■ **Work to complete**
Look through the data and write out every line with the word "start" in it.

■ **Data provided**
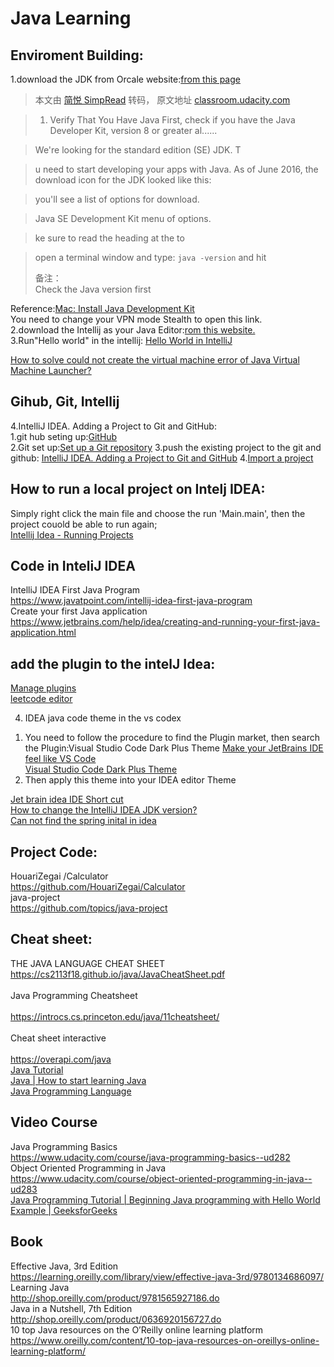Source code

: # Java Learning
## Enviroment Building: 
1.download the JDK from Orcale website:[from this page](http://www.oracle.com/technetwork/java/javase/downloads/index.html)   
> 本文由 [简悦 SimpRead](http://ksria.com/simpread/) 转码， 原文地址 [classroom.udacity.com](https://classroom.udacity.com/courses/ud282/lessons/25293e79-04ae-438f-80ec-0ddba22f6f74/concepts/c0160443-0c73-4c65-a3e8-ce5e7f763ee1)

> 1. Verify That You Have Java First, check if you have the Java Developer Kit, version 8 or greater al......

> We're looking for the standard edition (SE) JDK. T

> u need to start developing your apps with Java. As of June 2016, the download icon for the JDK looked like this:

> you'll see a list of options for download.

> Java SE Development Kit menu of options.

> ke sure to read the heading at the to

> open a terminal window and type: `java -version` and hit
> 
> 备注：  
> Check the Java version first


Reference:[Mac: Install Java Development Kit](https://classroom.udacity.com/courses/ud282/lessons/8186340458/concepts/8ddd79b0-5a61-4e10-883a-95ff366e97a9)  
You need to change your VPN mode Stealth to open this link.  
2.download the Intellij as your Java Editor:[rom this website.](https://www.jetbrains.com/idea/download/#)  
3.Run"Hello world" in the intellij: [Hello World in IntelliJ](https://classroom.udacity.com/courses/ud282/lessons/8186340458/concepts/1bf68bfd-737d-4c41-96f6-9c086e50926b)  

[How to solve could not create the virtual machine error of Java Virtual Machine Launcher?](https://stackoverflow.com/questions/18459945/how-to-solve-could-not-create-the-virtual-machine-error-of-java-virtual-machine)

## Gihub, Git, Intellij
4.IntelliJ IDEA. Adding a Project to Git and GitHub:  
1.git hub seting up:[GitHub](https://www.jetbrains.com/help/idea/github.html)  
2.Git set up:[Set up a Git repository](https://www.jetbrains.com/help/idea/set-up-a-git-repository.html) 
3.push the existing project to the git and github: 
[IntelliJ IDEA. Adding a Project to Git and GitHub](https://www.youtube.com/watch?v=mf2-MOl0VXY&ab_channel=IntelliJIDEAbyJetBrains) 
4.[Import a project](https://www.jetbrains.com/help/idea/import-project-or-module-wizard.html)  

## How to run a local project on Intelj IDEA:
Simply right  click the main file and choose the run  'Main.main', then the project couold be able to run again;  
[Intellij Idea - Running Projects](https://www.tutorialspoint.com/intellij_idea/intellij_idea_running_projects.htm)  

## Code in InteliJ IDEA
IntelliJ IDEA First Java Program
<br>https://www.javatpoint.com/intellij-idea-first-java-program
<br>Create your first Java application
<br>https://www.jetbrains.com/help/idea/creating-and-running-your-first-java-application.html

## add the plugin to the intelJ Idea: 
[Manage plugins](https://www.jetbrains.com/help/idea/managing-plugins.html)  
[leetcode editor](https://plugins.jetbrains.com/plugin/12132-leetcode-editor/versions) 

4. IDEA java code theme in the vs codex
1) You need to follow the procedure to find the Plugin market, then search the Plugin:Visual Studio Code Dark Plus Theme
[Make your JetBrains IDE feel like VS Code](https://medium.com/@baptiste.arnaud95/make-your-intellij-feel-like-vs-code-9569035a2e23)  
[Visual Studio Code Dark Plus Theme](https://plugins.jetbrains.com/plugin/12255-visual-studio-code-dark-plus-theme/reviews)   
2) Then apply this theme into your IDEA editor Theme

[Jet brain idea IDE Short cut](https://github.com/GlennOu66304/CS-RESOURS-CENTER/blob/10f90113f288ef136b95904af8b40f62f6bffa2a/Java%20Learning/Kotlin.md)     
[How to change the IntelliJ IDEA JDK version?](https://github.com/GlennOu66304/newBeeMall/blob/033d9863dafcf8f404775fbe74cc3fd49a8a0805/README.md)   
[Can not find the spring inital in idea](https://github.com/GlennOu66304/newBeeMall/blob/033d9863dafcf8f404775fbe74cc3fd49a8a0805/README.md)   





## Project Code:
HouariZegai /Calculator
<br>https://github.com/HouariZegai/Calculator
<br>java-project
<br>https://github.com/topics/java-project


## Cheat sheet:
THE JAVA LANGUAGE CHEAT SHEET
<br>https://cs2113f18.github.io/java/JavaCheatSheet.pdf   
<br>Java Programming Cheatsheet   
<br>https://introcs.cs.princeton.edu/java/11cheatsheet/   
<br>Cheat sheet interactive  
<br>https://overapi.com/java    
[Java Tutorial](https://www.w3schools.com/java/default.asp)  
[Java | How to start learning Java](https://www.geeksforgeeks.org/java-how-to-start-learning-java/)  
[Java Programming Language](https://www.geeksforgeeks.org/java/)  
## Video Course
Java Programming Basics
<br>https://www.udacity.com/course/java-programming-basics--ud282
<br>Object Oriented Programming in Java
<br>https://www.udacity.com/course/object-oriented-programming-in-java--ud283  
[Java Programming Tutorial | Beginning Java programming with Hello World Example | GeeksforGeeks](https://www.youtube.com/watch?v=lcJzw0JGfeE&list=PLqM7alHXFySENpNgw27MzGxLzNJuC_Kdj&ab_channel=GeeksforGeeks)  
## Book
Effective Java, 3rd Edition
<br>https://learning.oreilly.com/library/view/effective-java-3rd/9780134686097/
<br>Learning Java
<br>http://shop.oreilly.com/product/9781565927186.do
<br>Java in a Nutshell, 7th Edition
<br>http://shop.oreilly.com/product/0636920156727.do
<br>10 top Java resources on the O’Reilly online learning platform
<br>https://www.oreilly.com/content/10-top-java-resources-on-oreillys-online-learning-platform/


##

■ **Exercise output**
> u need to start developing your apps with Java. As of June 2016, the download icon for the JDK looked like this:
[Java | How to start learning Java](https://www.geeksforgeeks.org/java-how-to-start-learning-java/)  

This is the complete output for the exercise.